Tuesday, March 31, 2009
This is the sort of thing...
...we have to put up with.
It’s not easy. Having said that it’s easier for me then it is for the boys. I can at least just walk, I don’t have an imperative compulsion to wee on something every few yards. It amazes me that they aren’t completely dehydrated by the end of the day, I imagine walking into a pub dragging two hairy husks behind me.
I imagine a lot of things. That’s the beauty (and the curse) of having oodles of time and space and no one with whom to share it (spoil it), one’s mind wanders and you’re allowed the room to indulge yourself fully in your own brand of jibberwaffle.
I’m stuck somewhere in my noggin with a half formed thought that the river is somehow allegorical, that I’ve passed my wicket gate and am on my own ‘straight and narrow’. It does appear to cut across (my) life, and if you’ve walked far enough, the where you’ve been, are, and where you’re going become blurred – blurred sufficiently for landmarks like bridges to become significant.
There are times when I feel I want to catalogue, to commit to memory, to burn sharp pictures of the abrupt end of woodland and the step forward into dappled sunshine, the gaping, forbidding mouths of dark pitch, echo less tunnels or even the sheet of sleety rain seen approaching across the wind.

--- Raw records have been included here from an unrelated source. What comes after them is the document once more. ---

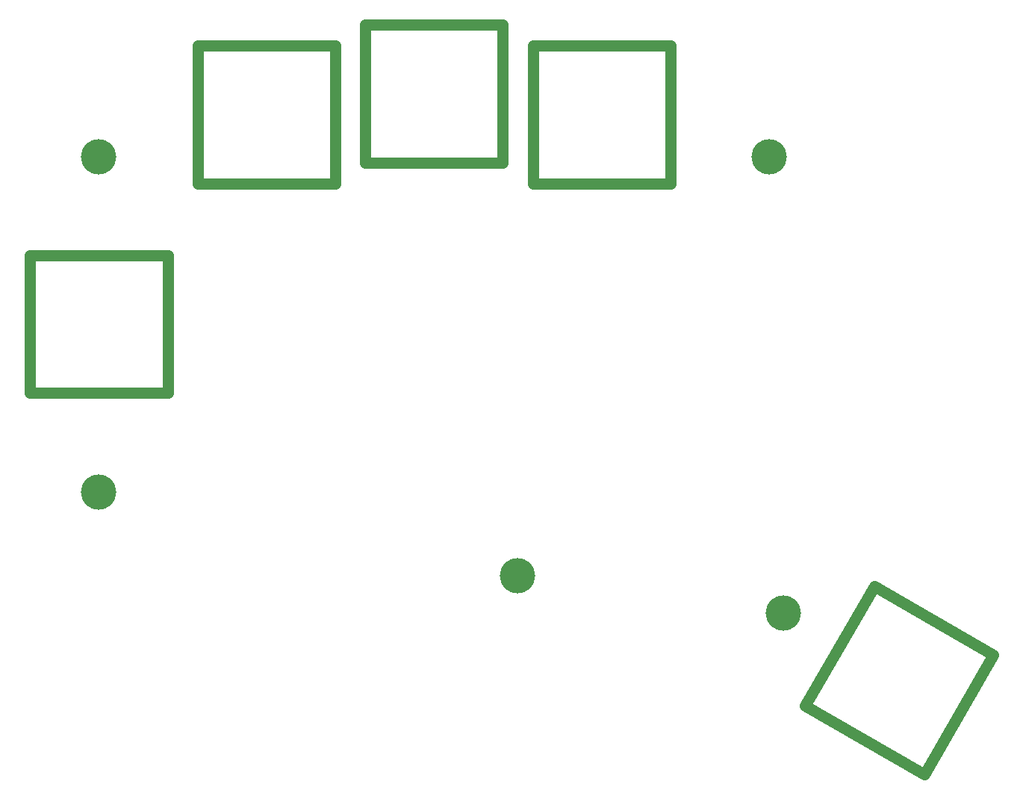
<source format=gbr>
%TF.GenerationSoftware,KiCad,Pcbnew,7.0.10*%
%TF.CreationDate,2024-02-18T23:47:10+09:00*%
%TF.ProjectId,kamu_keyboard,6b616d75-5f6b-4657-9962-6f6172642e6b,rev?*%
%TF.SameCoordinates,Original*%
%TF.FileFunction,Soldermask,Top*%
%TF.FilePolarity,Negative*%
%FSLAX46Y46*%
G04 Gerber Fmt 4.6, Leading zero omitted, Abs format (unit mm)*
G04 Created by KiCad (PCBNEW 7.0.10) date 2024-02-18 23:47:10*
%MOMM*%
%LPD*%
G01*
G04 APERTURE LIST*
%ADD10C,1.300000*%
%ADD11C,4.000000*%
G04 APERTURE END LIST*
D10*
%TO.C,J3*%
X82013000Y-69971000D02*
X82013000Y-85571000D01*
X82013000Y-69971000D02*
X97613000Y-69971000D01*
X82013000Y-85571000D02*
X97613000Y-85571000D01*
X97613000Y-69971000D02*
X97613000Y-85571000D01*
%TO.C,J1*%
X44013000Y-96096000D02*
X44013000Y-111696000D01*
X44013000Y-96096000D02*
X59613000Y-96096000D01*
X44013000Y-111696000D02*
X59613000Y-111696000D01*
X59613000Y-96096000D02*
X59613000Y-111696000D01*
%TO.C,J5*%
X153217998Y-141416002D02*
X139708002Y-133616002D01*
X153217998Y-141416002D02*
X145417998Y-154925998D01*
X139708002Y-133616002D02*
X131908002Y-147125998D01*
X145417998Y-154925998D02*
X131908002Y-147125998D01*
%TO.C,J4*%
X116613000Y-87946000D02*
X101013000Y-87946000D01*
X116613000Y-72346000D02*
X116613000Y-87946000D01*
X116613000Y-72346000D02*
X101013000Y-72346000D01*
X101013000Y-72346000D02*
X101013000Y-87946000D01*
%TO.C,J2*%
X78613000Y-87946000D02*
X63013000Y-87946000D01*
X78613000Y-72346000D02*
X78613000Y-87946000D01*
X78613000Y-72346000D02*
X63013000Y-72346000D01*
X63013000Y-72346000D02*
X63013000Y-87946000D01*
%TD*%
D11*
%TO.C,*%
X127813000Y-84896000D03*
%TD*%
%TO.C,*%
X129399414Y-136671000D03*
%TD*%
%TO.C,*%
X99313000Y-132396000D03*
%TD*%
%TO.C,*%
X51813000Y-122896000D03*
%TD*%
%TO.C,*%
X51813000Y-84896000D03*
%TD*%
M02*

</source>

But there’s no allegory here, for surely any simile should serve a purpose? I might so purposelessly compare Charlie’s bladder habits with April showers as the river with the habitual drawer of my life.

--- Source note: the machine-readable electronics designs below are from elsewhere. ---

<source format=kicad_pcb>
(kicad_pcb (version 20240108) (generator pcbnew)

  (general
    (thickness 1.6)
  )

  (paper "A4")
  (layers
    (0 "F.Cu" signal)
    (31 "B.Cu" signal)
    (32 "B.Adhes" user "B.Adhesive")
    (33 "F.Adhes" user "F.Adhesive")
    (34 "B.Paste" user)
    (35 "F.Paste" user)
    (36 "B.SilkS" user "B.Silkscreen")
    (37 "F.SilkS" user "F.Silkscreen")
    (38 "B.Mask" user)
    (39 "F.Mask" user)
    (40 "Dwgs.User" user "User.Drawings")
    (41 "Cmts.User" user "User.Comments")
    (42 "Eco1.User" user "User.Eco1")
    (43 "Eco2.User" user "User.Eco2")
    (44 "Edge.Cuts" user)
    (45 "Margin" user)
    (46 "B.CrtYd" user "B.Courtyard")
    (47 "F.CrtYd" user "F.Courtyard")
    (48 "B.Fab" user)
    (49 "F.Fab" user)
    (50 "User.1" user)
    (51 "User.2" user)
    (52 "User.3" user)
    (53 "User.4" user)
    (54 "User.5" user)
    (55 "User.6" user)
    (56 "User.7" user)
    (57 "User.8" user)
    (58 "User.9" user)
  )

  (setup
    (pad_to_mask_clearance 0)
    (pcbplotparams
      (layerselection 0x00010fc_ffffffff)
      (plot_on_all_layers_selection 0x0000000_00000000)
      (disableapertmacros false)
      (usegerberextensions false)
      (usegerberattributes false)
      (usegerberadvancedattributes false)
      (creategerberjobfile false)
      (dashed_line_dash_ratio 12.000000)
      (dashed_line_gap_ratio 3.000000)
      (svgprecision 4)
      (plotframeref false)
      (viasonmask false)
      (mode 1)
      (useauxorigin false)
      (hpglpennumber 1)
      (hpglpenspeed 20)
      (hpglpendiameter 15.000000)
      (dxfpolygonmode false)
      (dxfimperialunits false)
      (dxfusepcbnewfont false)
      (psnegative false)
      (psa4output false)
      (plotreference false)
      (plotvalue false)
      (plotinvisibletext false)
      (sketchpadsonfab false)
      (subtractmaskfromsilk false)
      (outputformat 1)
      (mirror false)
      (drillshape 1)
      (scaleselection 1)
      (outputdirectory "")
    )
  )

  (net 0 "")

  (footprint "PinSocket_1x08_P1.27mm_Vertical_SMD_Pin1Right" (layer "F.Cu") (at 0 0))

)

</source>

Eventually we’ll come to the sea, that’s all I know – at least I think I know that. Follow a river and you’ll reach the sea?
And now I need the sea. I’m full to overflowing with leaf littered pathways beside glittering moribund water. Sick of foppish beauty. I long for the brutality of open water on spring tides driven into rock and stone by bitter winds.
Do you ever dream of hiding tight behind the log, by the fire lit, in a whistling westerly shrieking it’s curse to the plume and spume of dying waves?
Life’s taken a turn for the gentle, and I don’t like it.